Species of butterfly

Bematistes elongata, the elongate bematistes, is a species of butterfly in the family Nymphalidae. It is found in Nigeria, Cameroon, Gabon, the Republic of the Congo and the Democratic Republic of the Congo.

==Description==

P. elongata Btlr. (58 b, c) is an easily recognized species with the sexes marked almost alike. In the male the ground-colour is dark black-brown above with a brown-yellow transverse band only about 4 mm. in breadth, which reaches the hindmargin and is but little curved; its spots are rather deeply cleft distally.
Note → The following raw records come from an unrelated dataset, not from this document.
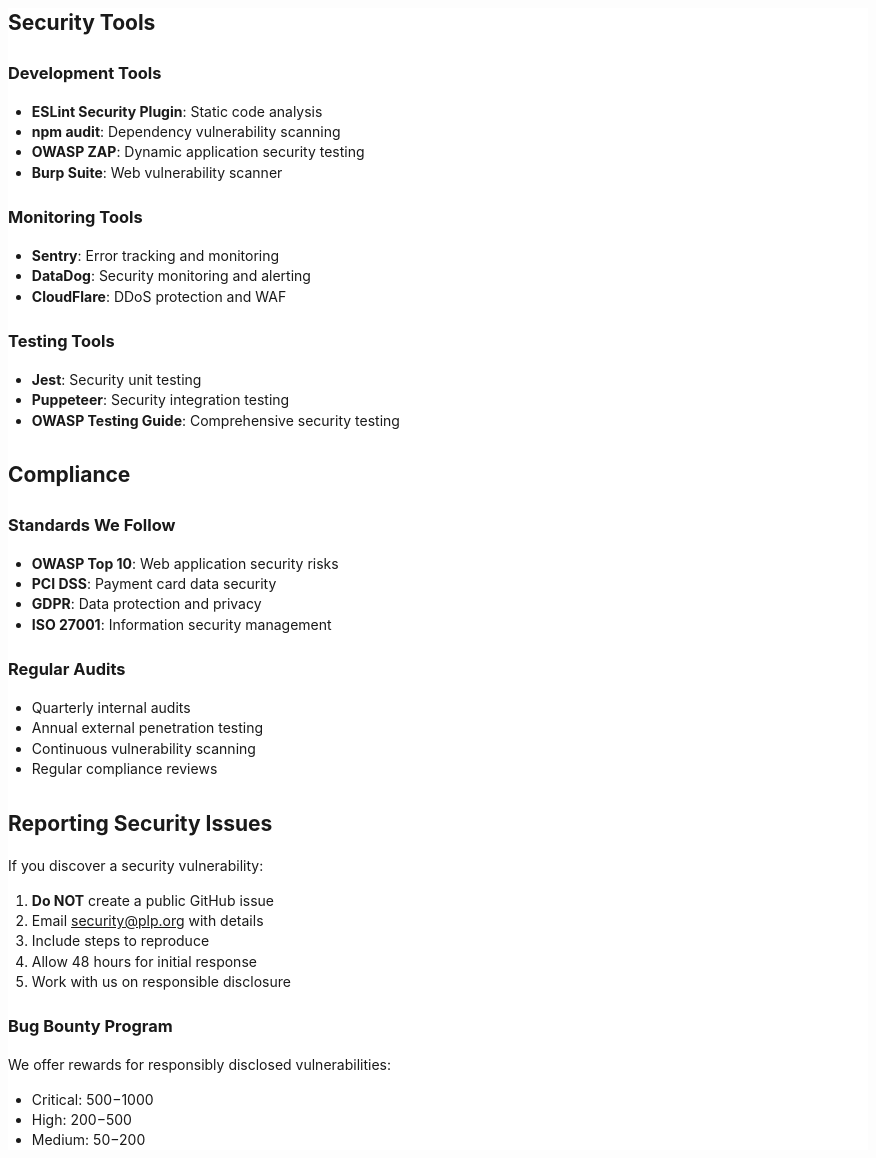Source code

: ## Security Tools

### Development Tools

- **ESLint Security Plugin**: Static code analysis
- **npm audit**: Dependency vulnerability scanning
- **OWASP ZAP**: Dynamic application security testing
- **Burp Suite**: Web vulnerability scanner

### Monitoring Tools

- **Sentry**: Error tracking and monitoring
- **DataDog**: Security monitoring and alerting
- **CloudFlare**: DDoS protection and WAF

### Testing Tools

- **Jest**: Security unit testing
- **Puppeteer**: Security integration testing
- **OWASP Testing Guide**: Comprehensive security testing

## Compliance

### Standards We Follow

- **OWASP Top 10**: Web application security risks
- **PCI DSS**: Payment card data security
- **GDPR**: Data protection and privacy
- **ISO 27001**: Information security management

### Regular Audits

- Quarterly internal audits
- Annual external penetration testing
- Continuous vulnerability scanning
- Regular compliance reviews

## Reporting Security Issues

If you discover a security vulnerability:

1. **Do NOT** create a public GitHub issue
2. Email security@plp.org with details
3. Include steps to reproduce
4. Allow 48 hours for initial response
5. Work with us on responsible disclosure

### Bug Bounty Program

We offer rewards for responsibly disclosed vulnerabilities:
- Critical: $500-$1000
- High: $200-$500
- Medium: $50-$200
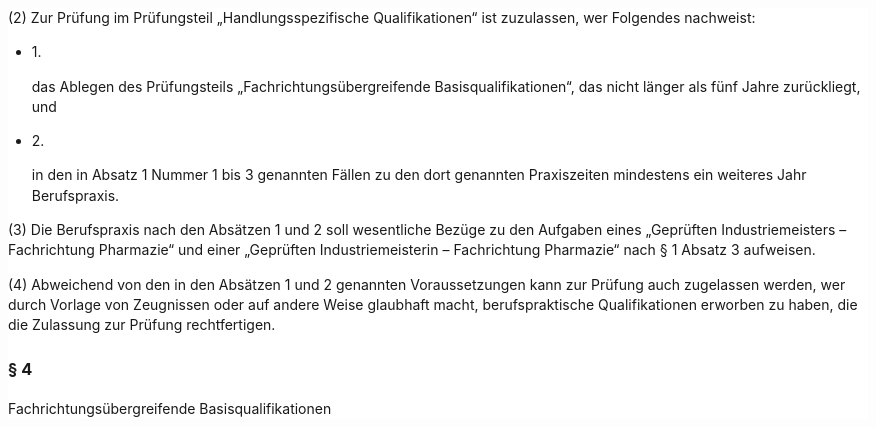 <div class="jurAbsatz">

(2) Zur Prüfung im Prüfungsteil „Handlungsspezifische Qualifikationen“
ist zuzulassen, wer Folgendes nachweist:

  - 1\.
    
    <div>
    
    das Ablegen des Prüfungsteils „Fachrichtungsübergreifende
    Basisqualifikationen“, das nicht länger als fünf Jahre zurückliegt,
    und
    
    </div>

  - 2\.
    
    <div>
    
    in den in Absatz 1 Nummer 1 bis 3 genannten Fällen zu den dort
    genannten Praxiszeiten mindestens ein weiteres Jahr Berufspraxis.
    
    </div>

</div>

<div class="jurAbsatz">

(3) Die Berufspraxis nach den Absätzen 1 und 2 soll wesentliche Bezüge
zu den Aufgaben eines „Geprüften Industriemeisters – Fachrichtung
Pharmazie“ und einer „Geprüften Industriemeisterin – Fachrichtung
Pharmazie“ nach § 1 Absatz 3 aufweisen.

</div>

<div class="jurAbsatz">

(4) Abweichend von den in den Absätzen 1 und 2 genannten Voraussetzungen
kann zur Prüfung auch zugelassen werden, wer durch Vorlage von
Zeugnissen oder auf andere Weise glaubhaft macht, berufspraktische
Qualifikationen erworben zu haben, die die Zulassung zur Prüfung
rechtfertigen.

</div>

</div>

</div>

</div>

<span id="BJNR124900010BJNE000500000.html"></span>

### § 4  
Fachrichtungsübergreifende Basisqualifikationen

<div>

<div class="jnhtml">

<div>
The hindwing is dark black-brown in the basal part almost to the middle and has there a red-brown transverse band about 10 mm. in breadth at vein 2 and narrowing anteriorly, which is completely intersected by the black veins and streaks between the veins; the black marginal band is sharply defined, but at the apex only 2mm. in breadth and gradually narrowed posteriorly; the under surface of the hindwing is uniform smoke-brown and the black streaks nearly reach the cell here also. The female only differs in having the transverse band of the forewing somewhat broader and much lighter. Cameroons to the Congo.
==Biology==
The habitat consists of primary forests.

This species is mimicked by Pseudacraea kuenowii gottbergi and Mimacraea charmian.